Source extract →
The third section is the packages section, this is something that is a hurdle from 2.1. If you’re using a skin that was designed and built in 2.1, chances are you have a whole bunch of packages and packages do get added to Skin CSS in exactly the same way as they used to.
So if you’ve got a package, it’s going to have its reference here in Skin CSS and that reference will be automatically converted into the actual CSS package. But we’re not going to spend any more time talking about packages here today because they won’t be available to you in 2.2 so you may as well not get used to them here in 2.1.
The next section is images and images has a couple of sections. One is to upload your image, to choose your file and add the image. And then you’ve got your image library which shows a little thumbnail of the image plus gives you the reference for the image and its height and width and the ability to delete it.
Your manager allows you to backup your skin, where you are in a specific location. And if you back it up, it comes down here to the section of backups. You can import skin data from another site and you can restore the skin’s defaults. This is exactly the same as it was in 2.0 and if you have any interest in understanding how this works, go ahead and watch the videos I have on using the skin manager in 2.0.

Given data →
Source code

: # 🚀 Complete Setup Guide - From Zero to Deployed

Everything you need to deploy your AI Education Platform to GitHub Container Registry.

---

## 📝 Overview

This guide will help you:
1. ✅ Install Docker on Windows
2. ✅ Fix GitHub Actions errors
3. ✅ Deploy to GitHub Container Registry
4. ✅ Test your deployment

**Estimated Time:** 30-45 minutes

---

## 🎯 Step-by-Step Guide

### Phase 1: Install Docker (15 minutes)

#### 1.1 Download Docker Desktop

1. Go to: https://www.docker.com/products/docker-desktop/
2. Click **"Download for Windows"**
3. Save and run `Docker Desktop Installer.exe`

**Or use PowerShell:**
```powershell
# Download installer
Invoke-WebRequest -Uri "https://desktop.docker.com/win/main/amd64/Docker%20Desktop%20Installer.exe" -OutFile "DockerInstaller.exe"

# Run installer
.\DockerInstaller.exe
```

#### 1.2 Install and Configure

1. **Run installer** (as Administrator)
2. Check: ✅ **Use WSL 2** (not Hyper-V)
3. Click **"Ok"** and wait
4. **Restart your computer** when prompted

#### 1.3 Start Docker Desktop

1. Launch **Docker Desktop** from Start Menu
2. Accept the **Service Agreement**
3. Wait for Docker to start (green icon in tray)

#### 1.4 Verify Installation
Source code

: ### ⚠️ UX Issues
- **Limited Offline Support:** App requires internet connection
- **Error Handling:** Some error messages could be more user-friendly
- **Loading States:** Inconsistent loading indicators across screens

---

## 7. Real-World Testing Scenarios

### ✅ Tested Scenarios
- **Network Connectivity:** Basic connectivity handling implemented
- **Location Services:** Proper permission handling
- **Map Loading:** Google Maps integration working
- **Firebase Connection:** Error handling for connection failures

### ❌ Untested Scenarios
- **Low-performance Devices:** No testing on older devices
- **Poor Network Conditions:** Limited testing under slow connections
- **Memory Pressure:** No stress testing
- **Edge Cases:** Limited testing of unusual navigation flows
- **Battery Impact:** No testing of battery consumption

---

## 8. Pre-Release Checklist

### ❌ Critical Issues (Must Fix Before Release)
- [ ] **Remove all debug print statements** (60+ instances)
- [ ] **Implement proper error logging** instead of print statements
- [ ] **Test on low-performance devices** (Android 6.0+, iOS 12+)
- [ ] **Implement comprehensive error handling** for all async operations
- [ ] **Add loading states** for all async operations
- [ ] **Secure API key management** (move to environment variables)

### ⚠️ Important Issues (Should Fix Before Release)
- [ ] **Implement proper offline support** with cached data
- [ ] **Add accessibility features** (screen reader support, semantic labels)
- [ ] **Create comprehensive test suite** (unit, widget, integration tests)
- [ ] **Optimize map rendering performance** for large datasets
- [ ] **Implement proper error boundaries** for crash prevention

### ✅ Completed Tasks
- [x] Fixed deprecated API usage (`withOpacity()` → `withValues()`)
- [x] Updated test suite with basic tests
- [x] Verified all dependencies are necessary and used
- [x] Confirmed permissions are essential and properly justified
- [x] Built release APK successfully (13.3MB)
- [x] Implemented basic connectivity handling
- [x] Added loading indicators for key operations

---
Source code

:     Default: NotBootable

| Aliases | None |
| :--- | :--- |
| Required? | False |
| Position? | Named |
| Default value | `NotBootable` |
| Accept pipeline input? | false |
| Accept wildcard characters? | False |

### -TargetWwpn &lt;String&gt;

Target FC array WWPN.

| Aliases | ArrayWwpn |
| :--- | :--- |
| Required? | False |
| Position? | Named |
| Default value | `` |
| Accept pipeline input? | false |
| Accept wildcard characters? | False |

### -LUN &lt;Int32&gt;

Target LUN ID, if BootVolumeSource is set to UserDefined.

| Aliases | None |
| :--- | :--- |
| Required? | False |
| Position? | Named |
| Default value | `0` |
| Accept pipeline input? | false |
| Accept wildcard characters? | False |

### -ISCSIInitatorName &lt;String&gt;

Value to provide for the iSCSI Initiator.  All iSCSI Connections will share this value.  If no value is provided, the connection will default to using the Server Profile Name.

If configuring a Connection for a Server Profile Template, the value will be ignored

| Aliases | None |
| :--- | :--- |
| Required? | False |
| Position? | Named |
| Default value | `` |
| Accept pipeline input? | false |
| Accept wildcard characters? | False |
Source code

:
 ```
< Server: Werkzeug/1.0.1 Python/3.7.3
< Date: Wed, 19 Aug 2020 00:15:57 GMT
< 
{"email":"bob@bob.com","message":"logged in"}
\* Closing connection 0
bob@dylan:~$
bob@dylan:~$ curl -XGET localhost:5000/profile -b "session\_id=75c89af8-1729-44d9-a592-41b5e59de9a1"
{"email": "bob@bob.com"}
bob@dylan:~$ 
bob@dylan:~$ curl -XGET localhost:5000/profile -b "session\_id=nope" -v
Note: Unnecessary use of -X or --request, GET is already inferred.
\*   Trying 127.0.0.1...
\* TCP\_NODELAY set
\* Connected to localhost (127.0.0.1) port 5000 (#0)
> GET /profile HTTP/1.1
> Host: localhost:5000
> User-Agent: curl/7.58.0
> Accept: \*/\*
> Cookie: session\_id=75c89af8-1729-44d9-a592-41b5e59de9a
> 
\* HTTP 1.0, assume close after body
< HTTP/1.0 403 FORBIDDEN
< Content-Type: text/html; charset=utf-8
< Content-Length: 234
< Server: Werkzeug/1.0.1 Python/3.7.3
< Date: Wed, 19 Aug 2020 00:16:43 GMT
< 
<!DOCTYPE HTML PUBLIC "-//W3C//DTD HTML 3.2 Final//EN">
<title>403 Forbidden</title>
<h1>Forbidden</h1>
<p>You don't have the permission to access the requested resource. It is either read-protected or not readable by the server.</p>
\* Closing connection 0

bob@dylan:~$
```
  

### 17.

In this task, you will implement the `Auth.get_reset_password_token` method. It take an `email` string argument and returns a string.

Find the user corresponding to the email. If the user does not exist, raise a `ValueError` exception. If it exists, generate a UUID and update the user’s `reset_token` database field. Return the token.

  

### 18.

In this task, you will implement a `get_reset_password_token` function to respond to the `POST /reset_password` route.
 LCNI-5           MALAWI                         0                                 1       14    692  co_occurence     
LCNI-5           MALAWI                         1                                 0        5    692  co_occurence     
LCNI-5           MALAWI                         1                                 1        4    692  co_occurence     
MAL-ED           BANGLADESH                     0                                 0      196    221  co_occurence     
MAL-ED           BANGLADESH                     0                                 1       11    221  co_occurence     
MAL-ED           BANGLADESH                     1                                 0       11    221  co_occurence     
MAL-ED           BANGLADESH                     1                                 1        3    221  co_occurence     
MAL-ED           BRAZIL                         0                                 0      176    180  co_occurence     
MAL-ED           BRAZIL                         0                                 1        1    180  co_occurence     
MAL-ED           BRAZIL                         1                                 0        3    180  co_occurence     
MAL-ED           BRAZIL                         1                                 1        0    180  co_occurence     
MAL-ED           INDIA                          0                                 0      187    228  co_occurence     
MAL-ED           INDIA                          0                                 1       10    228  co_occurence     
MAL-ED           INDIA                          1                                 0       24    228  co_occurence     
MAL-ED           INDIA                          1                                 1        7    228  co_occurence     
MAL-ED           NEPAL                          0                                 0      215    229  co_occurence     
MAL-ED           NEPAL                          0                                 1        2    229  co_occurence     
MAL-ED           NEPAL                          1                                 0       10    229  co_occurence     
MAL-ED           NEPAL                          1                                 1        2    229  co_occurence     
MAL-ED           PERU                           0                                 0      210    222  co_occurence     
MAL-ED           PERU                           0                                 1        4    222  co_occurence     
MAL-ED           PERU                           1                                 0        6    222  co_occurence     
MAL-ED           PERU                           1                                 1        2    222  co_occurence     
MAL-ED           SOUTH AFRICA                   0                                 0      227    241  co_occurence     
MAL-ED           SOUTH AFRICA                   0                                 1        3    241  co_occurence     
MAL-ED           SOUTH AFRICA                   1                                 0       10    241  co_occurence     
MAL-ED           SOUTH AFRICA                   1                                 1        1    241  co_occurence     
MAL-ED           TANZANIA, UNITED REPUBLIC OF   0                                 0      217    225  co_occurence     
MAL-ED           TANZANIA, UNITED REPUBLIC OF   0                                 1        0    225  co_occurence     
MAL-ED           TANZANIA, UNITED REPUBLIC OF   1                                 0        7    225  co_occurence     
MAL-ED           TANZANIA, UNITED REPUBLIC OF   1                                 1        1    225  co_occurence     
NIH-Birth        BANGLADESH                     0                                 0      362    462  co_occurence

Task →
Carry the walkthrough of the skin manager's sections forward from its final sentence.

Result of the task →
A new innovation is the Canvas now does not automatically open all the time. Those of you who are familiar with 2.0 had the canvas always opening. The canvas is a tool that you can use to preview changes that you’ve made to your site in your Skin Editor. However, at the moment it’s not flawless.
For example, these things are showing up even though they’re not actually there and the CSS that was created to display the footer widgets in the correct location also is not showing. So at the moment we’re not really using this although I’m guessing that by the time this becomes live, the little glitches here in the canvas will be removed
And of course, you have the Thesis button which takes you back to Thesis home.
How to Manage Thesis 2.1 Boxes
Now, I just wanted to do one other thing here under the Skin Editor and that is to show you how to manipulate or manage these boxes because there’s just a little bit of dexterity that’s necessary in order for this to work.
Each one of these things represents a box so the container, if you hover it you can see what that box contains. The container contains everything and then header only contains header. Well actually, let’s do this first. You can contract the contents of your container so you can see just the container or you can expand it.
Most boxes have an expand or show/hide box contents and also box options. If you click on the box options then it brings up the options available for the box similar to the template options. And if you open up, for example, the header you can see that there’s a site title and a site tagline inside the header and there are a couple of kinds of dragging operations you can do.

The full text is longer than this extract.